[Records contained in a dataset]
■ ■ ■ ■ ■ ■ ■
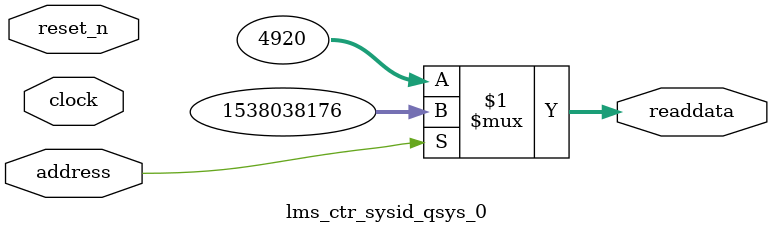
<source format=v>



// synthesis translate_off
`timescale 1ns / 1ps
// synthesis translate_on

// turn off superfluous verilog processor warnings 
// altera message_level Level1 
// altera message_off 10034 10035 10036 10037 10230 10240 10030 

module lms_ctr_sysid_qsys_0 (
               // inputs:
                address,
                clock,
                reset_n,

               // outputs:
                readdata
             )
;

  output  [ 31: 0] readdata;
  input            address;
  input            clock;
  input            reset_n;

  wire    [ 31: 0] readdata;
  //control_slave, which is an e_avalon_slave
  assign readdata = address ? 1538038176 : 4920;

endmodule



</source>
■ ■ ■ ■ ■ ■ ■
§ Task to complete
Make a verbatim copy of all the entries and strip out the pictures.

§ Finished task
<source format=v>



// synthesis translate_off
`timescale 1ns / 1ps
// synthesis translate_on

// turn off superfluous verilog processor warnings 
// altera message_level Level1 
// altera message_off 10034 10035 10036 10037 10230 10240 10030 

module lms_ctr_sysid_qsys_0 (
               // inputs:
                address,
                clock,
                reset_n,

               // outputs:
                readdata
             )
;

  output  [ 31: 0] readdata;
  input            address;
  input            clock;
  input            reset_n;

  wire    [ 31: 0] readdata;
  //control_slave, which is an e_avalon_slave
  assign readdata = address ? 1538038176 : 4920;

endmodule



</source>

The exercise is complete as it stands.